Note: MySQL stores unique constraints as unique indices

@Check

This decorator allows you to create a database check constraint for a specific column or columns. This decorator can be applied only to an entity itself.

Examples:

@Entity()
@Check(`"firstName" <> 'John' AND "lastName" <> 'Doe'`)
@Check(`"age" > 18`)
export class User {

    @Column()
    firstName: string;

    @Column()
    lastName: string;

    @Column()
    age: number;
}

Note: MySQL does not support check constraints.

@Exclusion

This decorator allows you to create a database exclusion constraint for a specific column or columns. This decorator can be applied only to an entity itself.

Examples:

@Entity()
@Exclusion(`USING gist ("room" WITH =, tsrange("from", "to") WITH &&)`)
export class RoomBooking {

    @Column()
    room: string;

    @Column()
    from: Date;

    @Column()
    to: Date;
}

Note: Only PostgreSQL supports exclusion constraints.
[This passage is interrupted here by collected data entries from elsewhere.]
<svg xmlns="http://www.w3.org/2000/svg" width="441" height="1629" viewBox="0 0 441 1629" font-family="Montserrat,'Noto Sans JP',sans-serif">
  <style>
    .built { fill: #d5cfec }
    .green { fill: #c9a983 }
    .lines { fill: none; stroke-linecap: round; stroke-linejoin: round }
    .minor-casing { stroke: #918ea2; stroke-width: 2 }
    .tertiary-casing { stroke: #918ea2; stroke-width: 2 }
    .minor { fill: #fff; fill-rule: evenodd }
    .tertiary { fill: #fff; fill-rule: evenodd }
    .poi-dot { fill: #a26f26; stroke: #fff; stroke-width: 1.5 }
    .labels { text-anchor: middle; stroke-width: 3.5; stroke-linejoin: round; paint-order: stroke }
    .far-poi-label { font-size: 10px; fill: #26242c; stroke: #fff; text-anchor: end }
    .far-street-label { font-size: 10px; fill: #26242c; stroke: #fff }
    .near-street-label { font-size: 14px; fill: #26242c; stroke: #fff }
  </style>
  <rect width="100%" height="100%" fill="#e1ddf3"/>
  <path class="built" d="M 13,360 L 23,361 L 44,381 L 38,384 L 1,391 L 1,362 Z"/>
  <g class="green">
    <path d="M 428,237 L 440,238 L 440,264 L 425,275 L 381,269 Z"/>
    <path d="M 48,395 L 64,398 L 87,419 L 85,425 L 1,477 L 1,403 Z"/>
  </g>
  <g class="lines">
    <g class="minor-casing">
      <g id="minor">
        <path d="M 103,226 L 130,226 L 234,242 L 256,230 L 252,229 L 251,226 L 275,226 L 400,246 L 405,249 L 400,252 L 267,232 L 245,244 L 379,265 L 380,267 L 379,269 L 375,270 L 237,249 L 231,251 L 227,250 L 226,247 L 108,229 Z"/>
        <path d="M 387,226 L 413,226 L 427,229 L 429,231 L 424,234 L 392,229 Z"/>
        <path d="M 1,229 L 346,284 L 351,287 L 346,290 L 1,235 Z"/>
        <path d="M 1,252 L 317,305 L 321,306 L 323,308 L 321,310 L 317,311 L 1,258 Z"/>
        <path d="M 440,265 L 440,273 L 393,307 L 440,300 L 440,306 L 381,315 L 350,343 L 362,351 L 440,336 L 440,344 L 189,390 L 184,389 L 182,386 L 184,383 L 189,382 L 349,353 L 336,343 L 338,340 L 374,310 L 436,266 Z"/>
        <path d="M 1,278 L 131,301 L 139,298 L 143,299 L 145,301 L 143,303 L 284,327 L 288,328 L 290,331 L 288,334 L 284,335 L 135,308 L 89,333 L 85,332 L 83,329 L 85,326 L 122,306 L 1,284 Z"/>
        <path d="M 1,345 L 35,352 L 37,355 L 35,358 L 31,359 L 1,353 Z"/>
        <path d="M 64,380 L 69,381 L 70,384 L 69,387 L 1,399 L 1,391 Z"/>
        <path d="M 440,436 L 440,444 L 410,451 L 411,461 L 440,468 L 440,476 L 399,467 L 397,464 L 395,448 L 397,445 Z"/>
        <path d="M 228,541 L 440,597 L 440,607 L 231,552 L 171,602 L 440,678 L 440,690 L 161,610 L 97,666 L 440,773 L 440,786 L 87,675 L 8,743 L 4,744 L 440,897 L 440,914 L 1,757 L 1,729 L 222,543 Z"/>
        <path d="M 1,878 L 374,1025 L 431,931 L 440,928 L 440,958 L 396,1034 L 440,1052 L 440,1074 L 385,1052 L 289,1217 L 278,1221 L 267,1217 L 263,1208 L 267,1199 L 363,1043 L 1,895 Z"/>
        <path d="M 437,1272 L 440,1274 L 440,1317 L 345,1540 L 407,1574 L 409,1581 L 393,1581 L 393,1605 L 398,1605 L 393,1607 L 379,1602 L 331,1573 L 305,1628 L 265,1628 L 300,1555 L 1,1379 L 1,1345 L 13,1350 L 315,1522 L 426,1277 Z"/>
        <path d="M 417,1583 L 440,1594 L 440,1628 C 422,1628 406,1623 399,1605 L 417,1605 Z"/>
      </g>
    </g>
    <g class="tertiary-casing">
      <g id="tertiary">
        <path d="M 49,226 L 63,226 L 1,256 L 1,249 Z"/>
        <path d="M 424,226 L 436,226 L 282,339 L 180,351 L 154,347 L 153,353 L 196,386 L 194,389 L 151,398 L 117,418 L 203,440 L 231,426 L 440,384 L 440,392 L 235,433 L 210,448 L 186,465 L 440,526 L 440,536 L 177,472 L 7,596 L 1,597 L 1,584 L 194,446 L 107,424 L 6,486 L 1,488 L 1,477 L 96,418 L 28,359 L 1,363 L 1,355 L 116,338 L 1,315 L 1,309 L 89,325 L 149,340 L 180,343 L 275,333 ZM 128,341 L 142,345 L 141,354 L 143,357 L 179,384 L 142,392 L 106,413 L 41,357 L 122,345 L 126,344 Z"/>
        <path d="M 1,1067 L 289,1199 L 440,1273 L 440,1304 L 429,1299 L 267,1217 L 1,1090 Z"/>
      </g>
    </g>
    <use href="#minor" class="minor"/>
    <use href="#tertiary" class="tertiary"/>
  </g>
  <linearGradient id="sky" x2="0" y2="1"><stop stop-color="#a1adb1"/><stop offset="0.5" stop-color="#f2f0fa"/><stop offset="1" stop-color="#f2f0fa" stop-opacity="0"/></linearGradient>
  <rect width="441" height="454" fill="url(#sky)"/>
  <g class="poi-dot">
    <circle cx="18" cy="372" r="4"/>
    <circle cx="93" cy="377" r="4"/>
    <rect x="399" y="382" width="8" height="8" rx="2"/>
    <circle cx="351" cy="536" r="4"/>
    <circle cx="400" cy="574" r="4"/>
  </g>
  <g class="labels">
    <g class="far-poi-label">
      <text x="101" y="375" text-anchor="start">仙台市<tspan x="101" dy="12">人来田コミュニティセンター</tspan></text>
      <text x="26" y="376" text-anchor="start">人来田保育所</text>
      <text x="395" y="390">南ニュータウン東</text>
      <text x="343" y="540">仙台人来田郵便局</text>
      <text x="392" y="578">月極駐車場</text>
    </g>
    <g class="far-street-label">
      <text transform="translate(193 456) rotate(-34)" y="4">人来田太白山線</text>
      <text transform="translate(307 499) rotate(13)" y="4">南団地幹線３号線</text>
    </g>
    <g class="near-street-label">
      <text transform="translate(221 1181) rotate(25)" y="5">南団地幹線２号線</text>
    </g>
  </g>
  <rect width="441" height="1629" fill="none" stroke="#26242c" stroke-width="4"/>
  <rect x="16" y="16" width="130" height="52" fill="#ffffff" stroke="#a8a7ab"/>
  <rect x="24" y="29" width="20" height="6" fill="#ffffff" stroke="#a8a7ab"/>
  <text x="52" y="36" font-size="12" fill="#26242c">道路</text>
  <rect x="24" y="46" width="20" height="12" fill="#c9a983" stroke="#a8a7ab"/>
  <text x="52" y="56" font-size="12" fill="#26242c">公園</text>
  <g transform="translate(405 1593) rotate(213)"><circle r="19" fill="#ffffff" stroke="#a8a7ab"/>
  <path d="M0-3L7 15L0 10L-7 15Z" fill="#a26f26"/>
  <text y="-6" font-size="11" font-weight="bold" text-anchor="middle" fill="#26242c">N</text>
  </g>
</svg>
@Transaction, @TransactionManager and @TransactionRepository

@Transaction is used on a method and wraps all its execution into a single database transaction. All database queries must be performed using the @TransactionManager provided manager or with the transaction repositories injected with @TransactionRepository. Examples:

@Transaction()
save(@TransactionManager() manager: EntityManager, user: User) {
    return manager.save(user);
}
@Transaction()
save(user: User, @TransactionRepository(User) userRepository: Repository<User>) {
    return userRepository.save(user);
}
@Transaction()
save(@QueryParam("name") name: string, @TransactionRepository() userRepository: UserRepository) {
    return userRepository.findByName(name);
}

Note: all operations inside a transaction MUST ONLY use the provided instance of EntityManager or injected repositories. Using any other source of queries (global manager, global repositories, etc.) will lead to bugs and errors.

Learn more about transactions.

@EntityRepository

Marks a custom class as an entity repository. Example:

@EntityRepository()
export class UserRepository {

    /// ... custom repository methods ...

}

You can obtain any custom created repository using connection.getCustomRepository or entityManager.getCustomRepository methods.

Learn more about custom entity repositories.


Note: some decorators (like @Tree, @ChildEntity, etc.) aren't documented in this reference because they are treated as experimental at the moment. Expect to see their documentation in the future.